Elements elements = document.select ( "code");
for (Element element: elements) {
System.out.println (element);
}
}
}
Exception in thread "main" java.lang.IllegalArgumentException: Malformed URL: C: \ Users \ 71376160 \ Desktop \ docs \ specs \ security \ standard-names.html
at org.jsoup.helper.HttpConnection.url (HttpConnection.java:131)
at org.jsoup.helper.HttpConnection.connect (HttpConnection.java:70)
at org.jsoup.Jsoup.connect (Jsoup.java:73)
at ParsingGcTest.main (ParsingGcTest.java:10)
Caused by: java.net.MalformedURLException: unknown protocol: c
at java.base / java.net.URL & lt;. init & gt; (URL.java:679)
at java.base / java.net.URL & lt;. init & gt; (URL.java:568)
at java.base / java.net.URL & lt;. init & gt; (URL.java:515)
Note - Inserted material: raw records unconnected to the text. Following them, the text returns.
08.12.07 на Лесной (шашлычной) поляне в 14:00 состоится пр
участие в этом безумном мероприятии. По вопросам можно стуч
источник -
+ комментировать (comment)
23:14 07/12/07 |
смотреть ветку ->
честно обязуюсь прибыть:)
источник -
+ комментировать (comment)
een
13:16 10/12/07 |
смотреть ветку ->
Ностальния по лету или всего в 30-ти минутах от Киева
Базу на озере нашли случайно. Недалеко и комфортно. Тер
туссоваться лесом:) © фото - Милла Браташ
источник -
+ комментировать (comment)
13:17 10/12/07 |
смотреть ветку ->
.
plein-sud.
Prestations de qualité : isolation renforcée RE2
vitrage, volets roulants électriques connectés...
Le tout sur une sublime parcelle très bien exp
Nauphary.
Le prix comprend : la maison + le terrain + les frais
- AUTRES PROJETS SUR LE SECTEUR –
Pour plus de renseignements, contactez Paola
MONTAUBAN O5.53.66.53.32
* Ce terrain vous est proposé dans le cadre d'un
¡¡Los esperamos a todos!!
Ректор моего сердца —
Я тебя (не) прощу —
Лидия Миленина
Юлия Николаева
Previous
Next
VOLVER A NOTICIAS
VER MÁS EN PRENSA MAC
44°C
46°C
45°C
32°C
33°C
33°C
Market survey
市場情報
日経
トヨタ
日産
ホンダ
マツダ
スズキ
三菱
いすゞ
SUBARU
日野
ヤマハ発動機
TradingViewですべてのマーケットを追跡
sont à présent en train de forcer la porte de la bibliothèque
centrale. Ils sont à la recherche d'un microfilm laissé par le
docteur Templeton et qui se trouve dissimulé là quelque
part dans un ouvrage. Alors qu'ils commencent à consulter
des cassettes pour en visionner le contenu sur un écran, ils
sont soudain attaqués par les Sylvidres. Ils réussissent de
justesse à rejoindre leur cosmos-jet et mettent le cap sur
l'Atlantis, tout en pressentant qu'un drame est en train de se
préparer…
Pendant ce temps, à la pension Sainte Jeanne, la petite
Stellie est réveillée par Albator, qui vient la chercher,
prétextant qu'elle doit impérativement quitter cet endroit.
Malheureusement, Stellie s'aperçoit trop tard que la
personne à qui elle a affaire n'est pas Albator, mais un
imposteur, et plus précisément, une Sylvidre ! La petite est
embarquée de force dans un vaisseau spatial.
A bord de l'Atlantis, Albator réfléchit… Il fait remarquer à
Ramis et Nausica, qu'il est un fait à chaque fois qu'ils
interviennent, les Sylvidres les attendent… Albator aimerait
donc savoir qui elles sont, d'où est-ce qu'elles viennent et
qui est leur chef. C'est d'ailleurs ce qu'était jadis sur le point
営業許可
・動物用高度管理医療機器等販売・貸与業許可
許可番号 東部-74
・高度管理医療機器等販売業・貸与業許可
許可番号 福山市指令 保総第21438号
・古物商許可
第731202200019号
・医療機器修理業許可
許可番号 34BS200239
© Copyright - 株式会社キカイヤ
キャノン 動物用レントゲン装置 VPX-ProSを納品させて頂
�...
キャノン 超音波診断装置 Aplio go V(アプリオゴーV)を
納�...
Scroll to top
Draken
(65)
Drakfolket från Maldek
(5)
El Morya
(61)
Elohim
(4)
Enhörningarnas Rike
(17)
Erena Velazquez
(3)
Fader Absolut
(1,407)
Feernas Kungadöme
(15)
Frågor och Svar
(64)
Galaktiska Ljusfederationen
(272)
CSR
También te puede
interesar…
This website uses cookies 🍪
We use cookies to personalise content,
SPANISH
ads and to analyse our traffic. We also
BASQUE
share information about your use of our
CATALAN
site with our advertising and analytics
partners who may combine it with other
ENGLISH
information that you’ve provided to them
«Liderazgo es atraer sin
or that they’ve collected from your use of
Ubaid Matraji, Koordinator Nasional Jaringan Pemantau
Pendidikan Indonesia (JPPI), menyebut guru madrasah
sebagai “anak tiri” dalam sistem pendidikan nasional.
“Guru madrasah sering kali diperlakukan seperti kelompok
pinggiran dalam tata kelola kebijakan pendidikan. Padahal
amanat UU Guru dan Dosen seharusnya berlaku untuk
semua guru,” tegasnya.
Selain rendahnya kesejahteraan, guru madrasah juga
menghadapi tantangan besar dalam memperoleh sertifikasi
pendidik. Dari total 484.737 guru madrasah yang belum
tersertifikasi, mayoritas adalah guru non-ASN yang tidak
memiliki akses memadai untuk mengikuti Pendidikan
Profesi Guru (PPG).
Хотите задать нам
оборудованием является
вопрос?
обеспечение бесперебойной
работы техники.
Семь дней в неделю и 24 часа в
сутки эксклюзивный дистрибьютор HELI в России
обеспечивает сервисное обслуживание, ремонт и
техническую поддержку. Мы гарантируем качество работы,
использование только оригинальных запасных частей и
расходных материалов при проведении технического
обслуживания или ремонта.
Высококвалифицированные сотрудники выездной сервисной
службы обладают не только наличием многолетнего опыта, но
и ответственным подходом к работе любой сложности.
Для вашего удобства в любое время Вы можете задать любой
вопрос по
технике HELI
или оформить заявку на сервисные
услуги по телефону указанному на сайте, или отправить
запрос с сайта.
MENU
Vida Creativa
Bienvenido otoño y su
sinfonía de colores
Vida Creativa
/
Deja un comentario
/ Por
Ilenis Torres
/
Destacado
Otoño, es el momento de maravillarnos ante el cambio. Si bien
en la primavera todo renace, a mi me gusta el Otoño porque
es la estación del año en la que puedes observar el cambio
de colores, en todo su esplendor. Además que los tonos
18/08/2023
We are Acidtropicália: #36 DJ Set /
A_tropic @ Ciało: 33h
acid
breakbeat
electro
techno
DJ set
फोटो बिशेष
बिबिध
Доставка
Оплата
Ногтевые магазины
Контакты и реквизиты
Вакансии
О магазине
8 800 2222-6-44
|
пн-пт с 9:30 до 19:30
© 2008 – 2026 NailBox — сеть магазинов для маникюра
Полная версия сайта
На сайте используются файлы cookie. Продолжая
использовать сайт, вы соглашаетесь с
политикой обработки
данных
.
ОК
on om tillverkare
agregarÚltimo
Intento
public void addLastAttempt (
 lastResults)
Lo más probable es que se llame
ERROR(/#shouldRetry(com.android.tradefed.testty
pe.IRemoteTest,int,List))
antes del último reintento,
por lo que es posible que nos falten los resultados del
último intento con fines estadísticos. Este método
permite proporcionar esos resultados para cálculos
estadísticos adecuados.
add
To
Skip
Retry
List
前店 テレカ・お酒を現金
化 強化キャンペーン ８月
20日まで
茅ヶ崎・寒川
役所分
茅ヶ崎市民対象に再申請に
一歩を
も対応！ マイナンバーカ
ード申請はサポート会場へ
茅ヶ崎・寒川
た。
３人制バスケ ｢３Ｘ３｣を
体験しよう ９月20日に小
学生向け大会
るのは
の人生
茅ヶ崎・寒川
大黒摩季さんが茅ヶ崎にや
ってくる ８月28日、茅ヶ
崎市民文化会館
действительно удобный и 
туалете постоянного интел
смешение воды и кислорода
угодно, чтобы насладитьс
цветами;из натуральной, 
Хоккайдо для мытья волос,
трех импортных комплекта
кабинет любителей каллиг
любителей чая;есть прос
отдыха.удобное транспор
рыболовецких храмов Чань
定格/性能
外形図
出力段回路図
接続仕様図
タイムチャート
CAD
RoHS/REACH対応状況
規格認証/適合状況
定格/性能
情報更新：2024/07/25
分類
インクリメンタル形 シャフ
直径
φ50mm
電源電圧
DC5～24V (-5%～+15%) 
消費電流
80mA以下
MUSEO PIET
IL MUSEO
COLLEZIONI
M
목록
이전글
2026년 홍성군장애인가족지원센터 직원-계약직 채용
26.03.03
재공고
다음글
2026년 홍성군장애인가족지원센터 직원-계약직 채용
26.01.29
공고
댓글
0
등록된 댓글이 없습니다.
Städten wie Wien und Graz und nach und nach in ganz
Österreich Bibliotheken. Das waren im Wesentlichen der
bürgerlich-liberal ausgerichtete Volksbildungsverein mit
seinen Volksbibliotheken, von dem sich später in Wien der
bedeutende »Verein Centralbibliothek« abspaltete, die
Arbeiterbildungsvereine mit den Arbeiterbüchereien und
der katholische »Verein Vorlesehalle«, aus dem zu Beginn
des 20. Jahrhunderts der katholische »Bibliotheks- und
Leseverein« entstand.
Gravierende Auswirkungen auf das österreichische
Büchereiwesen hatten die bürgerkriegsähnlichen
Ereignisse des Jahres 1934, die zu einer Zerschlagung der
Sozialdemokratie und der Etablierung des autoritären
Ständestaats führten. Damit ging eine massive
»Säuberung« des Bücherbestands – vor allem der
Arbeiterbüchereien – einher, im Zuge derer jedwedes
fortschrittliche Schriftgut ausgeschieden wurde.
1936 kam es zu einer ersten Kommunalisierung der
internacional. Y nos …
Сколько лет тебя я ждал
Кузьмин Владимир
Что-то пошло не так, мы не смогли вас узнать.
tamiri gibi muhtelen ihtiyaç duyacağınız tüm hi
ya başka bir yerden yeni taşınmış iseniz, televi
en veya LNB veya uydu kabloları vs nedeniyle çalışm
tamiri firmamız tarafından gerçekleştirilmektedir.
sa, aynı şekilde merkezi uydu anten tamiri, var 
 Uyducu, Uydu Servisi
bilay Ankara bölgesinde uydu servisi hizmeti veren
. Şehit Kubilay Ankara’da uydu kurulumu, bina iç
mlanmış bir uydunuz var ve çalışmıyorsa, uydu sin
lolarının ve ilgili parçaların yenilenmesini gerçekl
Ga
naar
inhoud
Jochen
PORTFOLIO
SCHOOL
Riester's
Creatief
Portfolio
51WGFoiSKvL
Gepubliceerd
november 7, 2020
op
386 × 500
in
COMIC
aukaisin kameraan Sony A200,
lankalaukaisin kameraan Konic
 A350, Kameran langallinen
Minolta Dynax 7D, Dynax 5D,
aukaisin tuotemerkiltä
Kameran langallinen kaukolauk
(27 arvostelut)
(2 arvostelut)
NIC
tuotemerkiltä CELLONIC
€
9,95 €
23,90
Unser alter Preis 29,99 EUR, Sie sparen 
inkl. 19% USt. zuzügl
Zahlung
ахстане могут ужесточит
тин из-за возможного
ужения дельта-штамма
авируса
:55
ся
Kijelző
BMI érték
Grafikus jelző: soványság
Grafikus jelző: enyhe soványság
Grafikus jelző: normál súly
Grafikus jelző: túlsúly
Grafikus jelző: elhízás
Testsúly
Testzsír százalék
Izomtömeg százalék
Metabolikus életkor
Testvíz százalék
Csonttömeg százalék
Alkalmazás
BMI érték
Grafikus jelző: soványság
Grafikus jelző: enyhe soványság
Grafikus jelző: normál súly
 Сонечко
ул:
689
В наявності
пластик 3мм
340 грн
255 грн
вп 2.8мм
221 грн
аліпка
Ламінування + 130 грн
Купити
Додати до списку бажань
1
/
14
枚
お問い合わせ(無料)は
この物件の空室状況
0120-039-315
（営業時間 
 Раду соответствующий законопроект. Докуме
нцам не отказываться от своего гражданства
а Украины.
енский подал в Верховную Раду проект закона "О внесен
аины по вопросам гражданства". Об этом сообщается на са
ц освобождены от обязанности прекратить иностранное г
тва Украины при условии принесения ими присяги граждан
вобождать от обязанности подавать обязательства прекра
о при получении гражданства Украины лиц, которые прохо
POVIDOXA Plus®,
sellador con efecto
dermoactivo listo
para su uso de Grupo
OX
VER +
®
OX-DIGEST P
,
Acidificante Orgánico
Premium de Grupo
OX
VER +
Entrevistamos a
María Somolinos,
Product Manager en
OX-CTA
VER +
at org.jsoup.helper.HttpConnection.url (HttpConnection.java:129)
3 ... more
Answer 1, Authority 100%
The reason for the error is that the connect
was expecting a link to the website (which is why he accepted protocol for C
, as for example between the C:
and http:
has similarities :))
Try by parse download the file:
String filename = "C: \\ Users \\ 71376160 \\ Desktop \\ docs \\ specs \\ security \\ standard-names.html ";
File input = new File (filename);
Document document = Jsoup.parse (input, "UTF-8", "http://example.com/");
...
The third parameter in the parse
is baseUri
, it is necessary to determine the complete addresses for relative references in the document. If you do not need it, you can leave an empty line.